(Stored items)
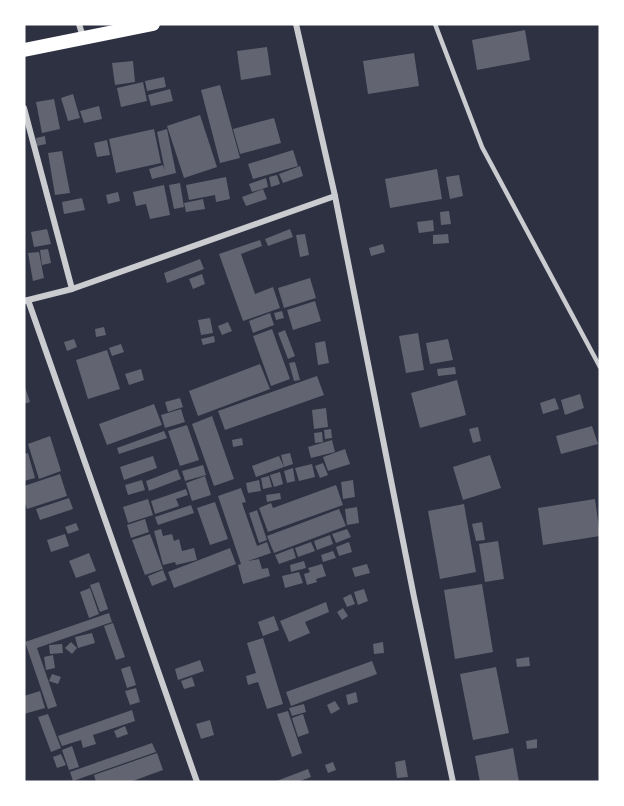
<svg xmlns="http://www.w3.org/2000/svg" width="624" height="806" font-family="'Archivo Narrow',sans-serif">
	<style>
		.building { fill: #626471 }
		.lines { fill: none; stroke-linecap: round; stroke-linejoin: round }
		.service { stroke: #caccd0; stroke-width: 4.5 }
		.minor { stroke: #caccd0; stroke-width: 6 }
		.primary { stroke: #fff; stroke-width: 14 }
	</style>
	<rect width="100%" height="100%" fill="#2d3142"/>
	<g class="building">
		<path d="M525 30 530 60 477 70 472 40Z"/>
		<path d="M267 47 271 75 241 80 237 51Z"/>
		<path d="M414 53 419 86 368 94 363 61Z"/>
		<path d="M133 61 135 82 115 85 112 63Z"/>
		<path d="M164 77 166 87 147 91 145 81Z"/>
		<path d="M143 82 147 101 121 107 117 88Z"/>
		<path d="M220 85 240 158 220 163 201 90Z"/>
		<path d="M170 89 173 101 151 106 148 95Z"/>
		<path d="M73 94 80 118 68 121 61 98Z"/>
		<path d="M54 99 60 129 42 133 36 102Z"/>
		<path d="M99 106 102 119 84 123 80 111Z"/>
		<path d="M200 115 217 167 184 178 167 126Z"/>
		<path d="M274 118 281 143 240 154 233 129Z"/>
		<path d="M154 129 161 163 116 173 109 139Z"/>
		<path d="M167 129 176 173 152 179 149 169 163 165 165 171 157 132Z"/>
		<path d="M45 136 46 144 37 146 36 138Z"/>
		<path d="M107 140 110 155 97 157 94 143Z"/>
		<path d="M293 150 298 166 253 179 248 164Z"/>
		<path d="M62 151 70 193 55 195 48 153Z"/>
		<path d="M300 166 303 176 283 183 279 174Z"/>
		<path d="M437 169 442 199 390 208 385 179Z"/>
		<path d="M277 175 280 184 271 187 269 177Z"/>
		<path d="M459 175 463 196 450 199 446 177Z"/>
		<path d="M226 177 230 199 216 202 215 195 189 200 186 185Z"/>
		<path d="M266 178 268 187 252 192 249 184Z"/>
		<path d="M180 183 184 207 174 209 169 185Z"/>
		<path d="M164 185 170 215 150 219 146 204 136 206 133 192Z"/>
		<path d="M263 189 267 199 246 206 242 197Z"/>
		<path d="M118 192 120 201 108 204 106 195Z"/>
		<path d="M82 198 85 210 64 214 62 202Z"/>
		<path d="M203 199 205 209 186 212 184 203Z"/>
		<path d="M449 211 451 224 441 225 440 212Z"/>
		<path d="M433 220 434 231 419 233 417 222Z"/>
		<path d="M47 229 51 244 34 247 31 232Z"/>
		<path d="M290 229 293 237 268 246 265 239Z"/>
		<path d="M305 234 309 255 300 257 296 235Z"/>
		<path d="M448 234 449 243 433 244V235Z"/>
		<path d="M260 240 262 246 241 254 255 294 273 287 280 308 243 321 219 254Z"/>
		<path d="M383 244 385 252 371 256 369 248Z"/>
		<path d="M48 249 51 263 42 265 40 250Z"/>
		<path d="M39 252 44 278 33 281 28 253Z"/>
		<path d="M200 259 204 269 167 283 164 273Z"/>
		<path d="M202 274 205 284 193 289 189 279Z"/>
		<path d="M310 278 316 298 284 308 278 288Z"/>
		<path d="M315 301 321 321 293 330 287 310Z"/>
		<path d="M282 311 284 318 276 320 274 313Z"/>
		<path d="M270 313 274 325 253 333 249 321Z"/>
		<path d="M210 318 213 333 201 335 198 320Z"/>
		<path d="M228 322 232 331 222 335 218 326Z"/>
		<path d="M104 327 106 335 96 337 95 329Z"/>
		<path d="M272 329 290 379 271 386 253 336Z"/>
		<path d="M285 330 295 356 288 359 278 333Z"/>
		<path d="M418 333 424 370 406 373 399 336Z"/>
		<path d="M214 336 215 342 203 345 201 339Z"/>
		<path d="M74 339 77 347 67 351 64 342Z"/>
		<path d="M448 339 453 360 430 364 426 343Z"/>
		<path d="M325 341 329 363 318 365 315 343Z"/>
		<path d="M121 344 124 352 112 356 109 348Z"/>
		<path d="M107 350 120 389 88 399 76 360Z"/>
		<path d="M295 362 300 380 294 381 289 363Z"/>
		<path d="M260 364 270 389 198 416 189 391Z"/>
		<path d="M455 367 456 374 438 376 437 369Z"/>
		<path d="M141 369 144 380 129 385 125 374Z"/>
		<path d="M317 376 324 395 225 430 218 411Z"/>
		<path d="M457 380 466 415 420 428 411 393Z"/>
		<path d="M24 384 30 402 24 404Z"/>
		<path d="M580 394 584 408 565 415 561 400Z"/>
		<path d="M180 398 183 407 168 412 165 402Z"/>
		<path d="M555 398 559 409 543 414 540 403Z"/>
		<path d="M154 404 162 425 107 445 99 424Z"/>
		<path d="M326 408 328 427 314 429 312 410Z"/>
		<path d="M181 409 185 422 165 428 161 415Z"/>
		<path d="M212 416 234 479 214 486 192 424Z"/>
		<path d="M187 425 199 460 180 466 168 431Z"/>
		<path d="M592 426 598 444 561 454 556 436Z"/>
		<path d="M478 427 481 441 473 443 469 429Z"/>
		<path d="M331 429 332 438 325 439 324 430Z"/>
		<path d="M164 431 167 438 119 454 117 448Z"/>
		<path d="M322 432 323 442 315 443 314 433Z"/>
		<path d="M50 436 61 471 39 479 28 444Z"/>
		<path d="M242 438 243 445 233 447 232 440Z"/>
		<path d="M332 440 335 452 311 458 308 447Z"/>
		<path d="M345 449 350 464 328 471 323 457Z"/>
		<path d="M28 453 35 478 24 481V454Z"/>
		<path d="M290 453 293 464 284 467 281 455Z"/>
		<path d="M490 455 501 488 463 500 453 467Z"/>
		<path d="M153 456 157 468 124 480 120 467Z"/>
		<path d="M279 456 284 467 256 477 252 466Z"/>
		<path d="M323 463 328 475 320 478 315 466Z"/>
		<path d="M312 464 315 477 299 481 295 468Z"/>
		<path d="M203 465 206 475 185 481 182 471Z"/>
		<path d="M293 468 295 481 287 483 284 471Z"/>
		<path d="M177 469 181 479 149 491 146 481Z"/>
		<path d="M280 472 283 484 274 487 270 475Z"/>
		<path d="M60 474 67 496 27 509 24 500V486Z"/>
		<path d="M205 476 211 495 192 501 186 483Z"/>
		<path d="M269 476 272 487 263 489 261 478Z"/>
		<path d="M142 480 145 490 128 495 125 485Z"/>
		<path d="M259 480 261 491 248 493 246 483Z"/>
		<path d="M353 480 355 497 343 499 341 482Z"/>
		<path d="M336 485 343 505 268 532 259 508 271 503 273 508Z"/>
		<path d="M241 488 246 502 242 503 257 546 267 542 271 553 248 561 259 559 262 569 268 568 270 576 243 584 238 565 241 564 218 496Z"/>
		<path d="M186 489 188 495 176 499 179 506 155 514 151 501Z"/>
		<path d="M280 493 281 499 267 502 266 495Z"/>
		<path d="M69 498 73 509 40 520 36 509Z"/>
		<path d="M148 499 153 515 128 523 123 507Z"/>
		<path d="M595 499 600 536 543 545 538 508Z"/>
		<path d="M215 502 228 539 210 545 197 508Z"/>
		<path d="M464 504 476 572 440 579 428 511Z"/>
		<path d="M191 505 194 513 158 525 155 517Z"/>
		<path d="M357 507 359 523 347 525 345 509Z"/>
		<path d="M339 509 346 526 274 553 267 536Z"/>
		<path d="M257 510 267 540 259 543 249 513Z"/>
		<path d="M145 519 149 532 131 538 127 525Z"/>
		<path d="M482 522 485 540 476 541 472 524Z"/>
		<path d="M76 523 79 530 68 534 65 527Z"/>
		<path d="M161 529 163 536 172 534 174 541 179 539 182 551 194 548 197 560 176 565 175 562 163 565 154 531Z"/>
		<path d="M347 529 351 537 336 543 332 534Z"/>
		<path d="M65 534 69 546 51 552 47 540Z"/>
		<path d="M150 534 163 569 145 575 132 540Z"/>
		<path d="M330 535 333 544 317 550 314 541Z"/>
		<path d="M498 541 504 579 485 582 479 544Z"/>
		<path d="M311 542 315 551 298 557 295 548Z"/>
		<path d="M349 542 352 552 339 556 336 547Z"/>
		<path d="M230 548 236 564 174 588 168 572Z"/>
		<path d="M293 548 296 558 279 564 275 555Z"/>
		<path d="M333 551 336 558 323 562 321 555Z"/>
		<path d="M89 553 96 571 76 578 69 561Z"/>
		<path d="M304 561 306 568 291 572 290 565Z"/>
		<path d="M322 564 326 576 316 579 317 582 307 585 304 574 310 572 308 568Z"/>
		<path d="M367 564 370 573 355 577 352 568Z"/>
		<path d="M163 570 167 580 152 586 148 576Z"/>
		<path d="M299 572 303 583 285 588 282 576Z"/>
		<path d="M99 582 108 609 100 612 90 585Z"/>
		<path d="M482 584 493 652 455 659 444 590Z"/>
		<path d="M90 588 99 614 89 618 80 592Z"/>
		<path d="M364 589 368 601 358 605 354 592Z"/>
		<path d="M351 594 355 604 347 607 343 598Z"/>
		<path d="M326 602 329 612 305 622 310 633 289 642 280 621Z"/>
		<path d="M343 608 348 616 342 620 337 612Z"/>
		<path d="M109 613 112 622 37 648 57 706 48 709 25 642Z"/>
		<path d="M274 616 279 630 263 636 258 622Z"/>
		<path d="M113 623 125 657 116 660 104 626Z"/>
		<path d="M92 633 95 643 78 648 75 637Z"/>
		<path d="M263 638 283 704 267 709 258 682 248 685 246 676 256 673 247 643Z"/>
		<path d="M71 642 77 648 72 654 65 648Z"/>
		<path d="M383 642 384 653 374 654 373 644Z"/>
		<path d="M62 644 63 653 50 654 49 645Z"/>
		<path d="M53 655 55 668 46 670 44 657Z"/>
		<path d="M529 657 530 666 517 667 516 659Z"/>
		<path d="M200 660 204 671 178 680 175 669Z"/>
		<path d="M372 661 377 674 291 706 286 692Z"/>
		<path d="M130 666 136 685 127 688 121 669Z"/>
		<path d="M496 667 509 733 473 740 460 674Z"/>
		<path d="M52 674 61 677 58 684 49 681Z"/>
		<path d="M192 677 195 686 184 689 181 681Z"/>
		<path d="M136 688 140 702 130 705 125 691Z"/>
		<path d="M40 691 45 708 24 714V696Z"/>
		<path d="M356 692 358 702 348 705 346 695Z"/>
		<path d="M335 701 340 709 331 714 327 705Z"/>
		<path d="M304 704 306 712 292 716 289 708Z"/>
		<path d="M132 710 135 721 93 735 96 744 83 748 81 740 62 746 58 736Z"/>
		<path d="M288 711 302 753 292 757 277 714Z"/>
		<path d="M48 714 61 748 51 752 38 717Z"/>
		<path d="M303 714 309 733 298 737 292 718Z"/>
		<path d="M210 720 214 735 201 739 196 724Z"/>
		<path d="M125 726 128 734 117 738 114 731Z"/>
		<path d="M537 739V748L527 749 526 741Z"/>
		<path d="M152 743 156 752 73 781 70 772Z"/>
		<path d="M72 746 79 767 69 770 62 750Z"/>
		<path d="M513 748 519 782H480L475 756Z"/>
		<path d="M157 753 163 770 130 782H96L94 775Z"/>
		<path d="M61 754 66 765 57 768 53 757Z"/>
		<path d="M405 760 408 777 397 778 395 762Z"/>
		<path d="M333 762 336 770 328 773 325 765Z"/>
		<path d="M308 769 311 777 297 782H274Z"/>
	</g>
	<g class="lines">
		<path class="service" d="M435 24 482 147 600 367"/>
		<g class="minor">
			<path d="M79 24 83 37"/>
			<path d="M296 24 335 196 414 597 453 782"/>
			<path d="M24 108 72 289"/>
			<path d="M28 300 197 782"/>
			<path d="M24 301 72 289 335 196"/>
		</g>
		<path class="primary" d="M24 50 153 24"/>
	</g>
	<rect width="624" height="806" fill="none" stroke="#ffffff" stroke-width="51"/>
</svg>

> [EXERCISE BRIEF]
Copy every line of the records above that holds the word "lines".

> [WRITTEN SOLUTION]
		.lines { fill: none; stroke-linecap: round; stroke-linejoin: round }
	<g class="lines">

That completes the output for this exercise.